All Spa Owners Should read this: Valuable Lesson Learned: ALWAYS Pull hot tub cover cores out and check them when you receive a new cover

DangerBoy

Well-known member
Oct 4, 2018
167
Calgary/Alberta
This is a cautionary tale for anyone who buys or is about to buy a replacement hot tub cover and it provides useful information to all hot tub owners.

I just received my new Deluxe cover for my '95 Hot Spring Grandee. It has a 5" x 3" taper, 12 mil vapor barrier (2 separate 6 mil wraps) and a whole bunch of add-on features that ran the price up to about $620 CAD including an $85 surcharge for one dimension of the cover being over 96".

Acting on the advice of an experienced friend, the first thing I did after getting it unwrapped was pull the polystyrene cores out of the cover to inspect the quality of the deluxe 12 mil wrap I paid a lot extra for and ensure that I got the wrap I paid for. To my absolute dismay and horror I found that the vapor barriers on BOTH CORES had been accidentally cut with a razor knife and hastily repaired with a strip of 2" packing tape. The cuts went through both layers of the barrier. One was nearly 7" long and the other about 5.5" long. I have marked the extent of the cuts with colored tubing in the attached photos.

__Recorded data__.
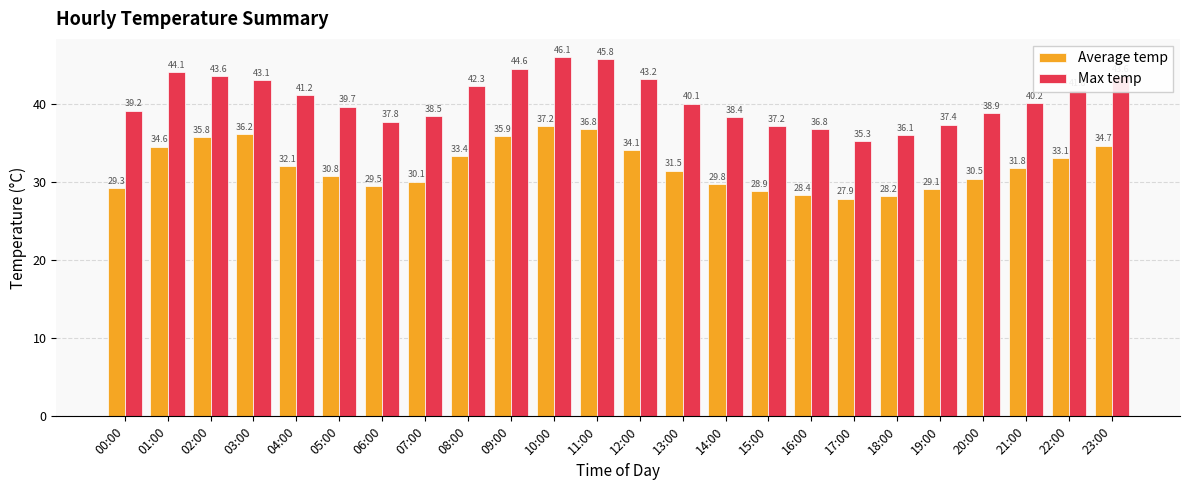

Rank the series by their maximum value, from lowest to highest.

Average temp, Max temp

__Task item A__. Rewrite the hot tub cover post starting with "Well-known member" and going on through "hot tub owners.", substituting "warning story" for "cautionary tale".
__Task item B__.
Answer these questions using the hot tub cover post:
(i) What hot tub is the new cover for?
(ii) What was used to repair the cuts in the vapor barriers?
(iii) How long was the longer of the two cuts?
__Task item C__. Summarize the hot tub cover post in two sentences.

__Response box A__.
Well-known member
Oct 4, 2018
167
Calgary/Alberta
This is a warning story for anyone who buys or is about to buy a replacement hot tub cover and it provides useful information to all hot tub owners.

__Response box B__.
(i) A '95 Hot Spring Grandee.
(ii) A strip of 2" packing tape.
(iii) Nearly 7".

__Response box C__. After receiving a new Deluxe cover with a 12 mil vapor barrier for about $620 CAD, the writer followed a friend's advice and pulled out the polystyrene cores to inspect the wrap. Both cores had vapor barriers accidentally cut through both layers with a razor knife and hastily repaired with packing tape, so the writer warns hot tub owners to always check the cores of a new cover.